■ **REQUEST**:
Copy out every line of the rows below word for word, but leave out the pictures.

■ **DATA LINES**:
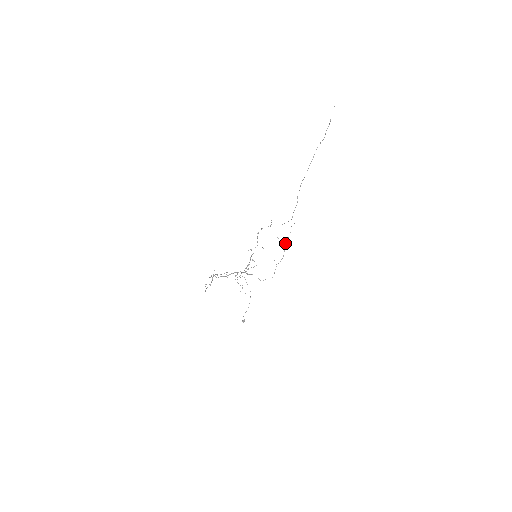
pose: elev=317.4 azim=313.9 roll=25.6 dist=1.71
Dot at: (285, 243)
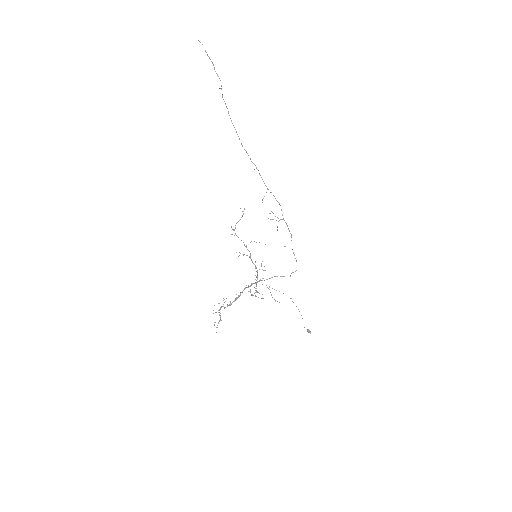
Dot at: (282, 219)
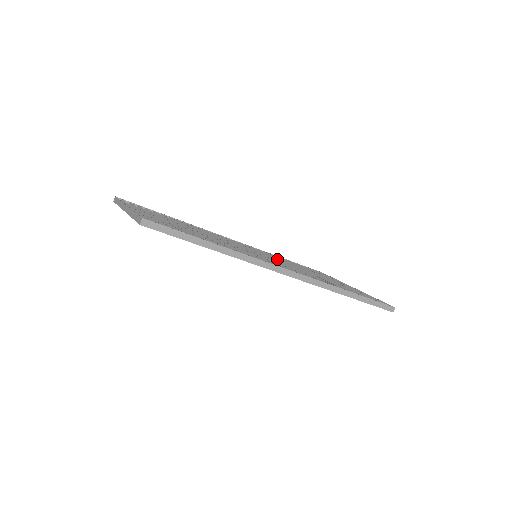
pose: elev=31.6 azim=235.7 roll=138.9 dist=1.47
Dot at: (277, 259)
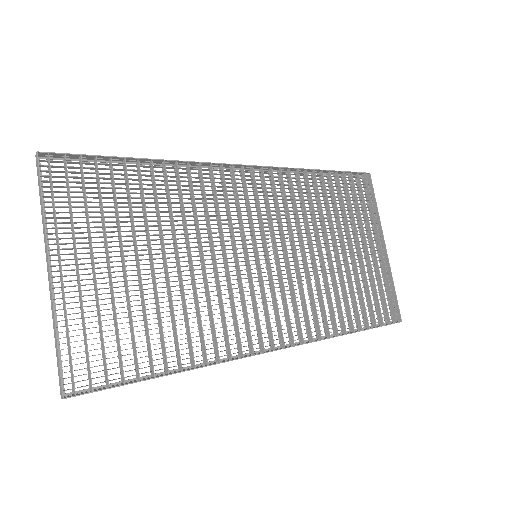
Dot at: (292, 232)
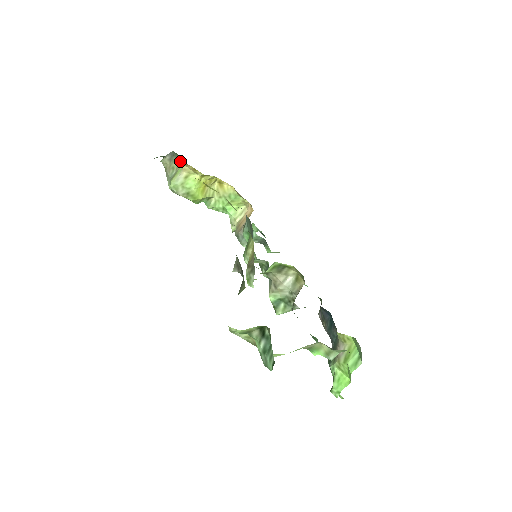
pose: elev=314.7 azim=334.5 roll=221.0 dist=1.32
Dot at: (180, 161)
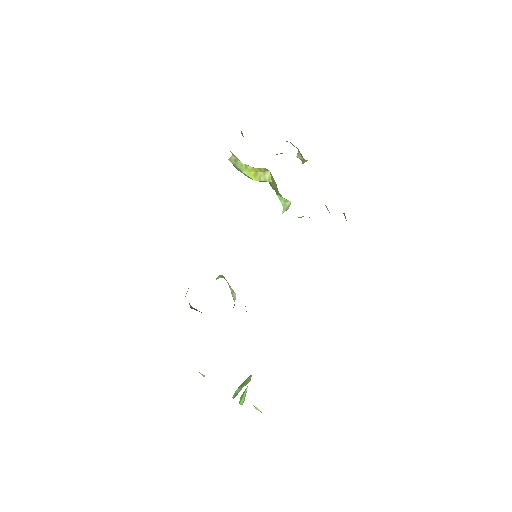
Dot at: occluded
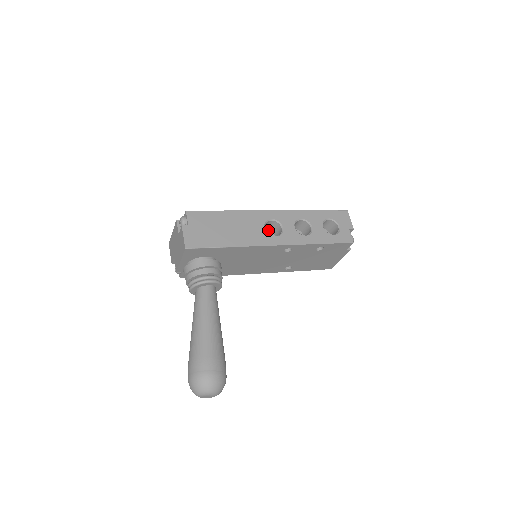
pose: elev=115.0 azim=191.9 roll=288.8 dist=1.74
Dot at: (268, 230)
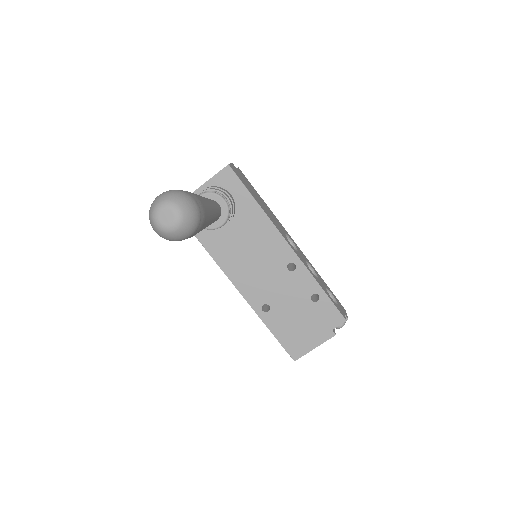
Dot at: occluded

■ **SOLUTION FOR THIS TASK**:
pose: elev=317.4 azim=313.9 roll=25.6 dist=1.71
Dot at: (285, 243)
Dot at: (282, 219)
pose: elev=31.6 azim=235.7 roll=138.9 dist=1.47
Dot at: (277, 259)
Dot at: (292, 232)
pose: elev=314.7 azim=334.5 roll=221.0 dist=1.32
Dot at: (180, 161)
Dot at: occluded
pose: elev=115.0 azim=191.9 roll=288.8 dist=1.74
Dot at: (268, 230)
Dot at: occluded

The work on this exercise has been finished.